All this is so great for the spring bloom, too, that time of year we all love.

But enough of my blabbing #2, as Rob Reiner might say again,  lets move along to some INTERESTING spaghetti.

The weather pattern way ahead

But the real news I wanted to inform you about through excessive speculation is the spaghetti plots for about two weeks out, shown below. This ios amazing in my view.

I wonder if my one reader can detect the amazing part?

Ann2 spag_f360_nhbg

Its the grouping of the blue and red lines in the eastern Pacific that seems extraoardinary in a plot like this where “chaos” usually rules in this sector THAT far away in time.

Here, the grouping of red and blue, a coming together which can never happen in the political color realm, means there is a very strong signal in the measurements. The slight errors input at the beginning of the model runs leads to close to the same forecast even 15 days out!

So, what does it all mean?

This is no doubt in CMP’s mind that this strength in a medium range forecast is due to the constraining of weather patterns by the Big Niño now in progress. That feature is keeping the jet stream constrained to bash the West Coast and Cal, and that’s what you get out of this plot above. Very strong storms are now setting up to bash the West Coast, ones associated constrained to do so by the powerful El Niño.

The current storms, as you likely know from media weather folk, are classic in their El Niño appearance, streaming into Cal and AZ at lower latitudes out of the Pacific. So far this winter, in Cal and AZ, we haven’t seen much effects of a Big Niño until now.

That 15 day spaghetti plot is not one that we here can pin confidence on about a lot precip, but hang on in Cal, especially beginning about a week from now when this pattern really sets up and then crescendoes.

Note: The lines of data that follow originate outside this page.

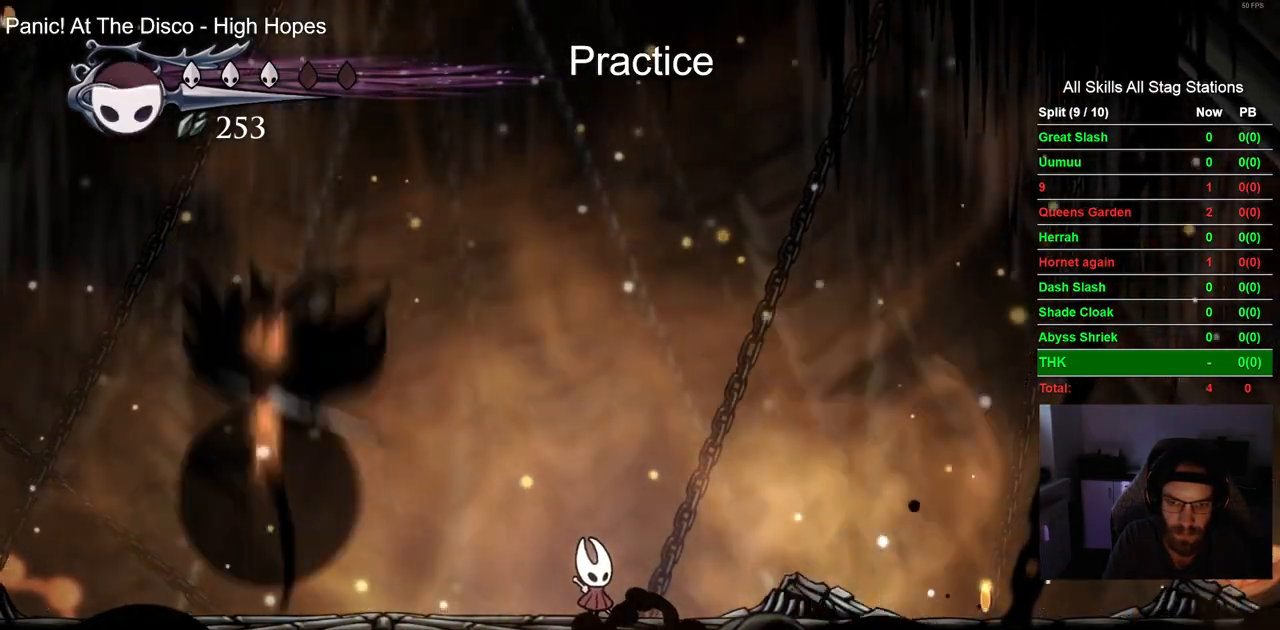
{"dt_ms": 500, "buttons": ["DPAD_LEFT"], "left_stick": "center", "right_stick": "center", "events": [[317, "DPAD_LEFT", "down"]]}
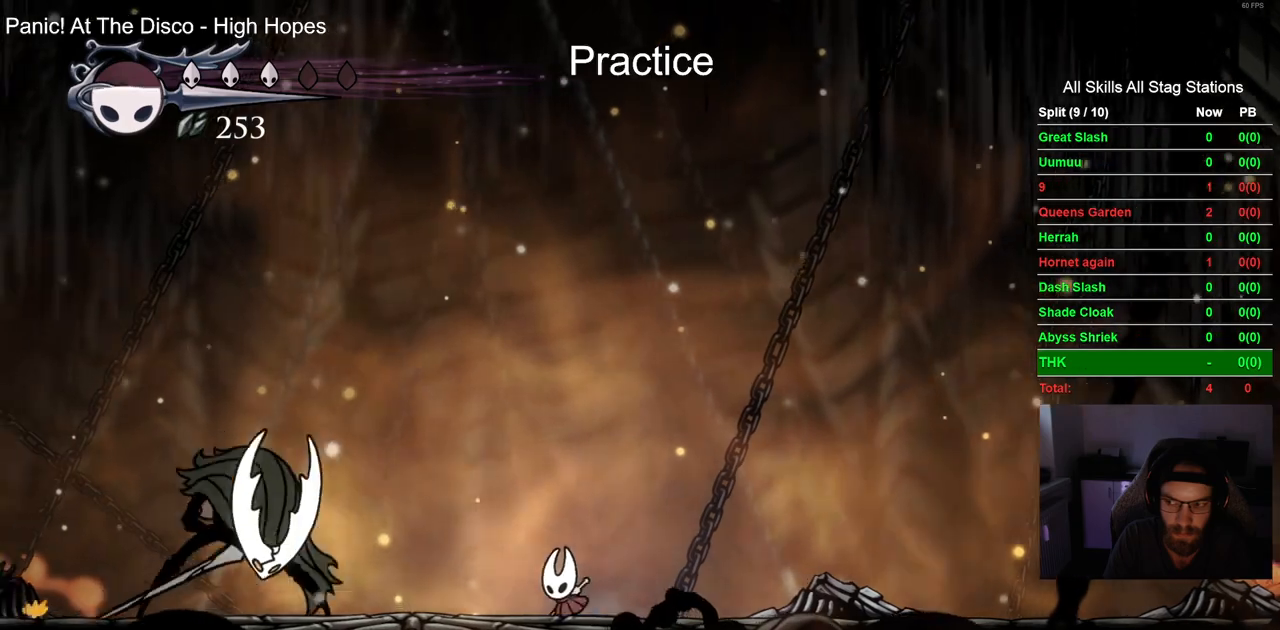
{"dt_ms": 500, "buttons": ["SQUARE"], "left_stick": "center", "right_stick": "center", "events": [[350, "SQUARE", "down"], [500, "DPAD_LEFT", "up"]]}
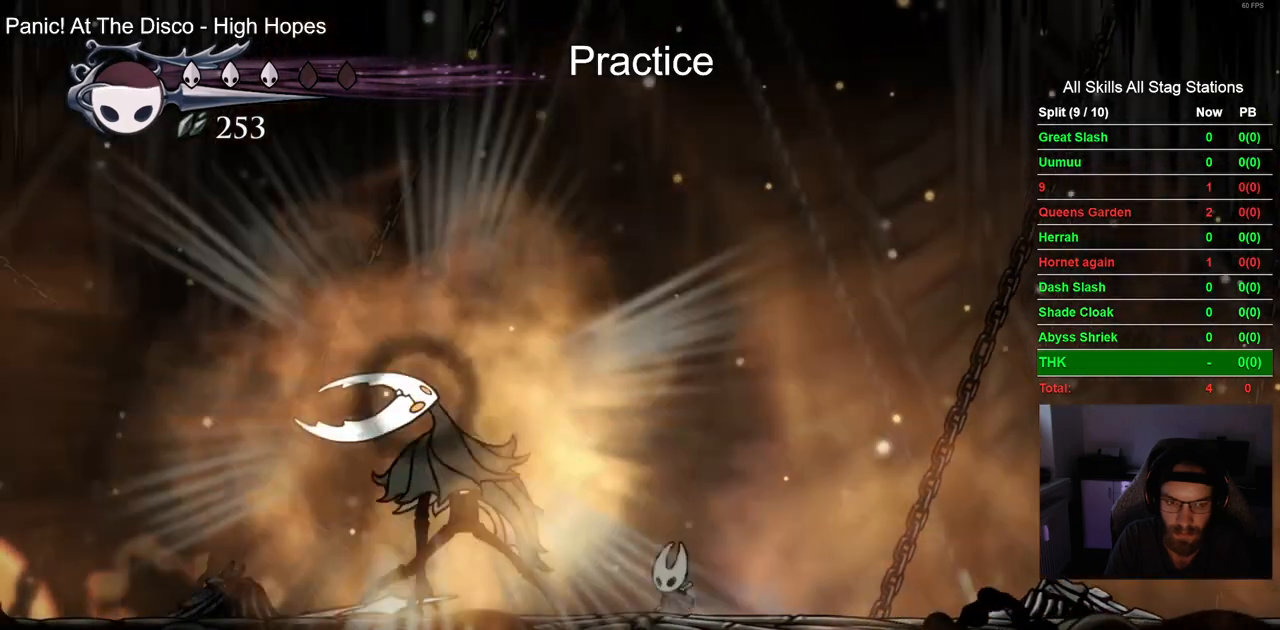
{"dt_ms": 500, "buttons": [], "left_stick": "center", "right_stick": "center", "events": [[33, "SQUARE", "up"]]}
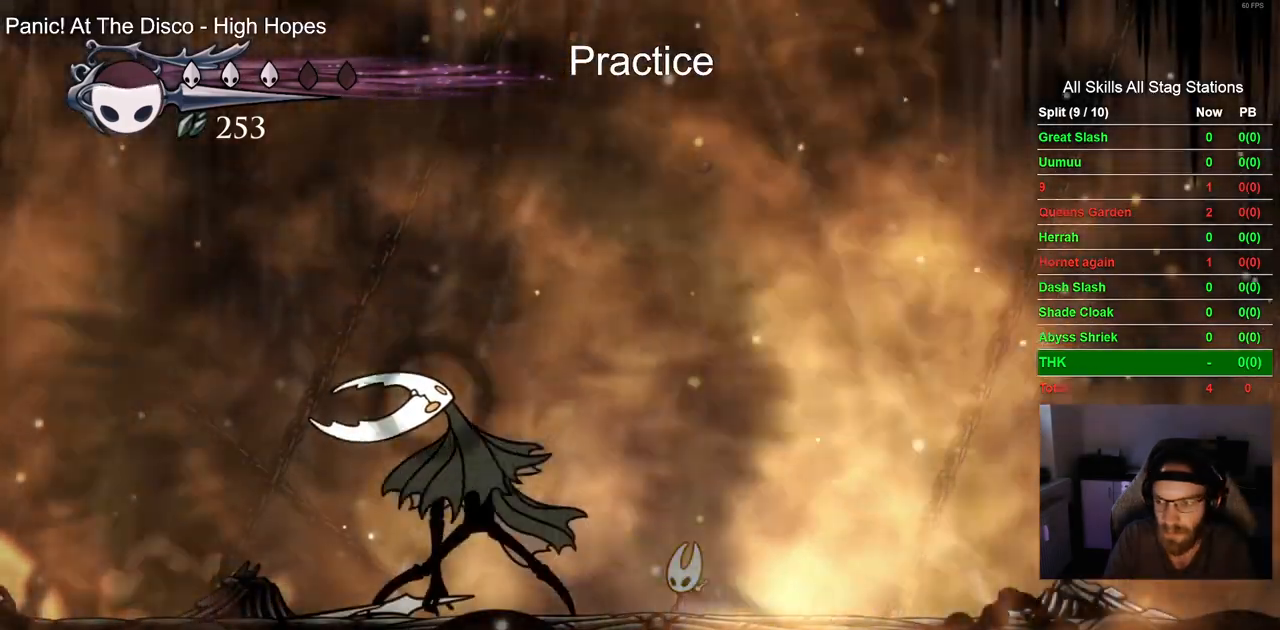
{"dt_ms": 500, "buttons": [], "left_stick": "center", "right_stick": "center"}
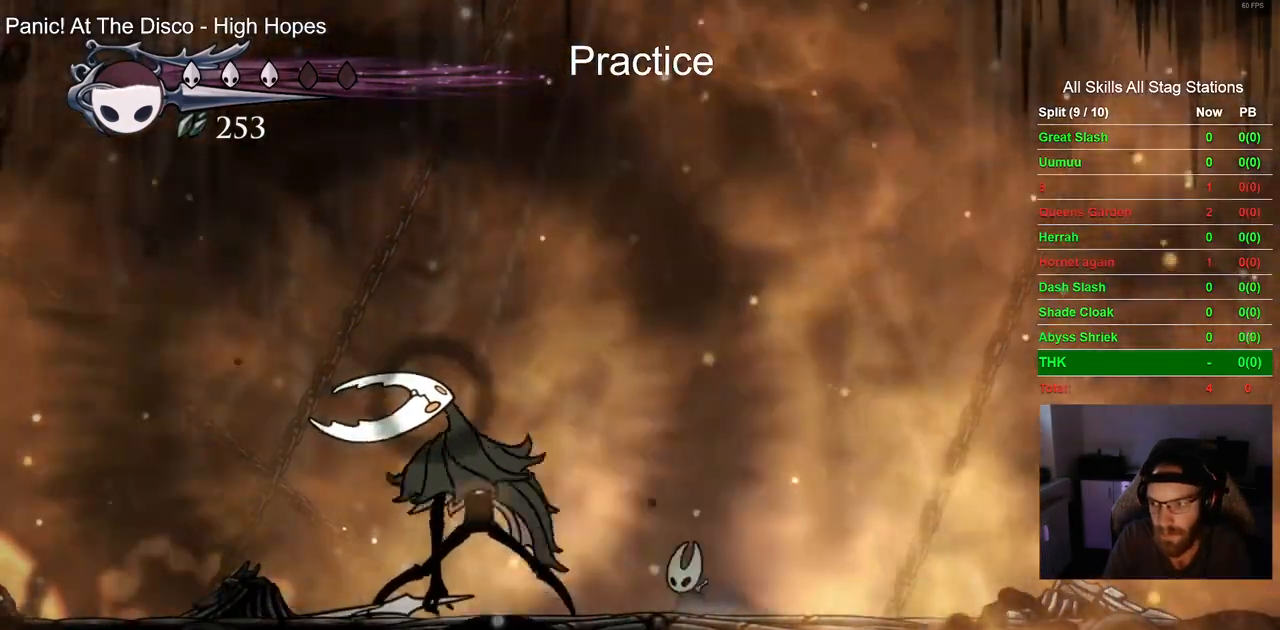
{"dt_ms": 500, "buttons": [], "left_stick": "center", "right_stick": "center", "events": []}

Below, just decided to add the 10 day spaghetti, kind of out of control due to excitement. The bunching of red and blue contours is astounding to me in this one, that in the east Pac resembling that of the geographically-forced bunching we see all the time in the extreme western Pacific off China.  This bunching, with a dip to the south (trough) off the West Coast indicates a very reliable forecast of a huge trough bashing the West Coast about then (Friday, 5 PM AST, Jan 15th).  Maybe, just MAYBE, those Cal reservoirs WILL be filled up in a single winter!spag_f240_nhbg

The End.

By Art Rangno

Retiree from a group specializing in airborne measurements of clouds and aerosols at the University of Washington (Cloud and Aerosol Research Group). The projects in which I participated were in many countries; from the Arctic to Brazil, from the Marshall Islands to South Africa.

4 comments

  1. Hi Art: When you say these storms will be hitting the West Coast, just how far up the coast will they impact? My latitude? So far, this has been a quiet January here. Just wondering.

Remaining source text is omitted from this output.